Torsten Schmidt em Tóquio, em outubro do ano passado.
Foto: Moi Même
Torsten Schmidt é alemão de Colônia e torce pelo Kaiserslautern. Lembra de um único brasileiro que jogou por lá: Everson Ratinho. “Não temos dinheiro para comprar os brasileiros bons”, brinca ele, que sabe um pouco do que está falando: foi ele a mencionar que Pelé, Neymar e Robinho saíram do Santos, por exemplo, e não eu, santista quase fanático.
Converso com Torsten por pouco mais de uma hora em um café no centro de SP, a convite dele mesmo. A última vez que o tinha visto foi em Tóquio, mediando um debate – mas não o reconheci, lá ele estava mais formal. Entretanto, eu o fotografei pilotando um workshop de Harold Feltermeyer (o cara que compôs o tema de Um Tira da Pesada).
Torsten e seu sócio, Many Ameri, foram incluídos no ano passado na lista das 50 Pessoas Mais Importantes da Música Eletrônica pela revista Rolling Stone americana. O motivo: eles criaram e conduzem a Red Bull Music Academy (RBMA). “O que começou como um lance esperto de marketing para o ubíquo drinque de nightclub cresceu e se tornou uma plataforma educacional e um novo caminho para o negócio da música em desenvolvimento”, comemorou a revista. Torsten nem se lembrava da menção, ele diz que esses tipos de listas geralmente servem apenas para que as pessoas possam rir umas das outras de tempos em tempos.
“Nós tentamos oferecer os meios e dar condições para artistas muito inovadores produzirem e colocarem sua obra em circulação. Artistas que, de outro modo, não teriam como fazer isso”, resume.
Mais que isso: surgidos em 1998, os workshops, residências artísticas e jams de estúdio promovidos pela RBMA (que não é um lance aberto, funciona apenas para convidados, escolhidos a dedo pelos produtores e curadores) já tiveram como alunos figuras hoje consagradas da música, como Flying Lotus e o soul singer Aloe Blacc. Entre seus “professores”, figuraram os nomes de Giorgio Moroder, Nile Rodgers e Brian Eno. Fornecem estúdio e recursos eletrônicos para gravações.

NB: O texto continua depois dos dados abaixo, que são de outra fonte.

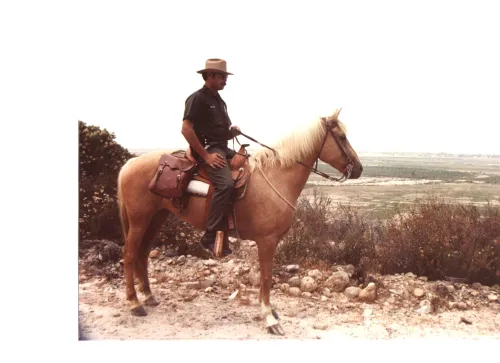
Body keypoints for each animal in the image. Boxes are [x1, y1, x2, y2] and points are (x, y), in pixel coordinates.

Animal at [117, 108, 364, 336]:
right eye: (342, 137)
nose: (359, 169)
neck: (276, 177)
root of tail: (130, 163)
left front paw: (270, 312)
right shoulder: (267, 241)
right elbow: (266, 277)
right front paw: (269, 318)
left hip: (157, 217)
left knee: (142, 254)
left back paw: (149, 296)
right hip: (139, 220)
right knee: (129, 255)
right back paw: (134, 303)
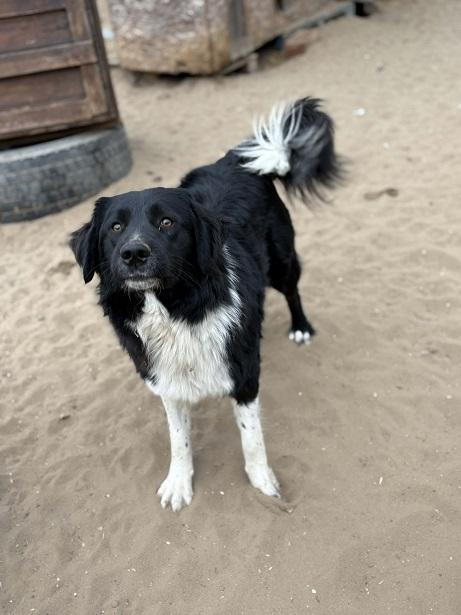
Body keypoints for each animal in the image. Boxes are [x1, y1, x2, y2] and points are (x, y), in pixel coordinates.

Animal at [70, 97, 340, 511]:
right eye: (115, 228)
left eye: (167, 222)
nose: (133, 253)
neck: (175, 311)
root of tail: (235, 160)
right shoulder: (164, 379)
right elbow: (178, 439)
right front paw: (179, 482)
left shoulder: (244, 372)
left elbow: (251, 436)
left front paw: (262, 481)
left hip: (282, 262)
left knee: (292, 290)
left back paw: (300, 328)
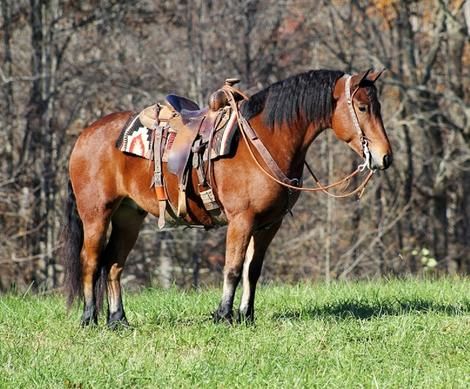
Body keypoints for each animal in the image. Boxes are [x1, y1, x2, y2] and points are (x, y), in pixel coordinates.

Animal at [62, 68, 392, 326]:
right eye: (362, 107)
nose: (384, 157)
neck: (266, 139)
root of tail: (85, 135)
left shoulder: (268, 225)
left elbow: (252, 270)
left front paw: (247, 316)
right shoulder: (241, 221)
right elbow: (232, 268)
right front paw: (223, 315)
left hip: (129, 216)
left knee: (113, 264)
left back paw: (118, 320)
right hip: (96, 214)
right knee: (91, 261)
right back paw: (89, 318)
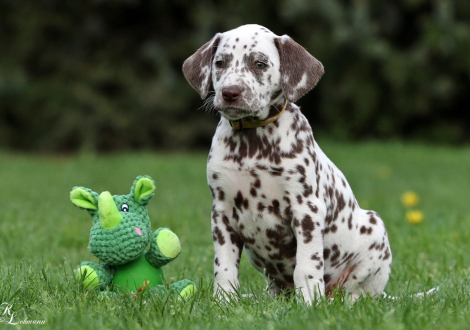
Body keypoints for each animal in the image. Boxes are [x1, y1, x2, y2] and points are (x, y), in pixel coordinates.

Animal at [182, 23, 392, 304]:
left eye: (259, 64)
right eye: (220, 62)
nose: (230, 92)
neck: (253, 142)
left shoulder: (306, 210)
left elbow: (307, 264)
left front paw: (310, 302)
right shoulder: (222, 213)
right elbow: (224, 266)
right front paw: (224, 301)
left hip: (375, 234)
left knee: (357, 293)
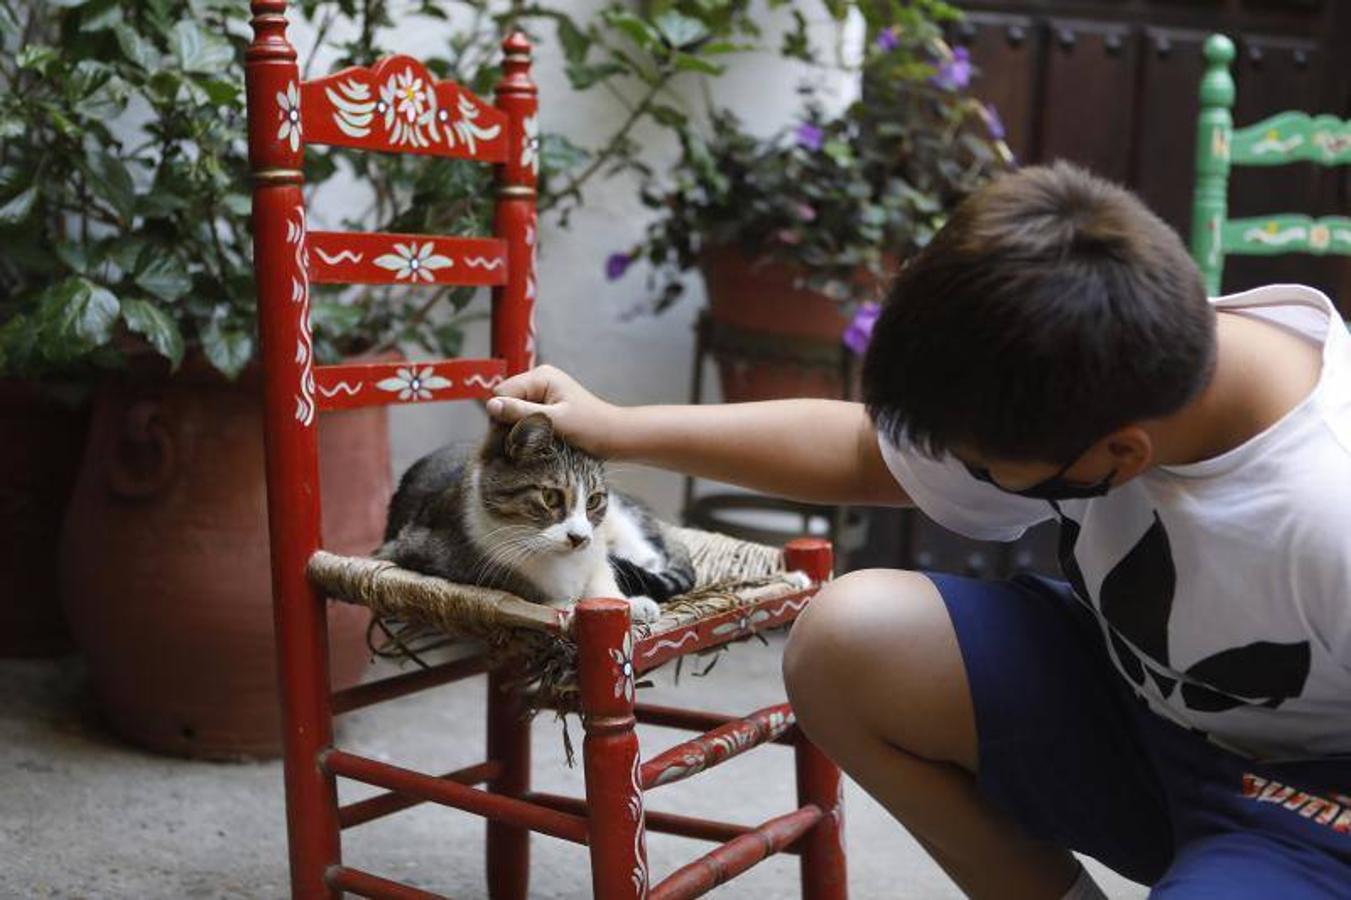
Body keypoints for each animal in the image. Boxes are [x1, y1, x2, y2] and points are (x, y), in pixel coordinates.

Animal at [380, 410, 697, 621]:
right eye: (550, 497)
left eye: (593, 500)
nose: (579, 538)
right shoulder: (417, 546)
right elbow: (520, 585)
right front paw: (563, 603)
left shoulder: (597, 552)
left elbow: (602, 575)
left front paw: (628, 603)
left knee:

Eles realizam suas conferências em sedes em diversas metrópoles do mundo, como Tóquio, Paris, Nova York e São Paulo. Aqui no Brasil, a RBMA foi feita pela última vez em 2002. Os encontros anuais são em uma das sedes da Red Bull, para as quais eles levam pelo menos duas centenas de pessoas para ouvir, ver, debater, perguntar. Fui a Tóquio, e lá encontrei o capixaba Silva, que participou como aluno. Na semana seguinte, quando eu já teria ido embora, chegaria o Daniel Limaverde, do Rio de Janeiro. A próxima conferência RBMA será em Paris, em outubro.
O que Torsten queria comigo? Ouvir, apenas ouvir. Sua estratégia de prospecção de nomes o leva a contatos e conversas com músicos, produtores e jornalistas do mundo todo. Busca coisas que sejam extremamente novas e instigantes, mas sabe que não está fácil achar isso. Eu lhe disse que acho que vivemos, entre novas bandas, em um momento altamente derivativo: quase todo mundo está copiando bandas neoprogressivas como o Tame Impala. “Se você vai a Londres ou Berlim ou Nova York, o problema é o mesmo”, ele diz, não demonstrando muita preocupação nem pressa. Como se concordasse com Belchior: “O novo sempre vem”.
Conversamos sobre a perspectiva histórica da música brasileira (fora da esfera da influência tropicalista) e ele demonstrou gosto em ouvir sobre a Lira Paulistana, Itamar Assumpção, Arrigo Barnabé e também sobre Fellini, Harry e Violeta de Outono.
Eu acho, e disse isso a Torsten, que a iniciativa da RBMA é única atualmente. Lembraram ali na mesa que há o projeto Rumos do Itaú Cultural, que é realmente bacana, mas não tem a abrangência e o despojamento do lance dos gringos. Eu me lembrei das Bolsas Vitae, que tinha uma pegada parecida, mas foram extintas há alguns anos.
Mais não vou dizer. A RBMA é um funil, um caminho extremamente apertado, mas os novos artistas da música que ainda pensam em termos de invenção têm ali uma luzinha. Ou para fazer ou para presenciar. O capital faz muito dinheiro, mas devolve pouco à sociedade – especialmente aqui no Brasil.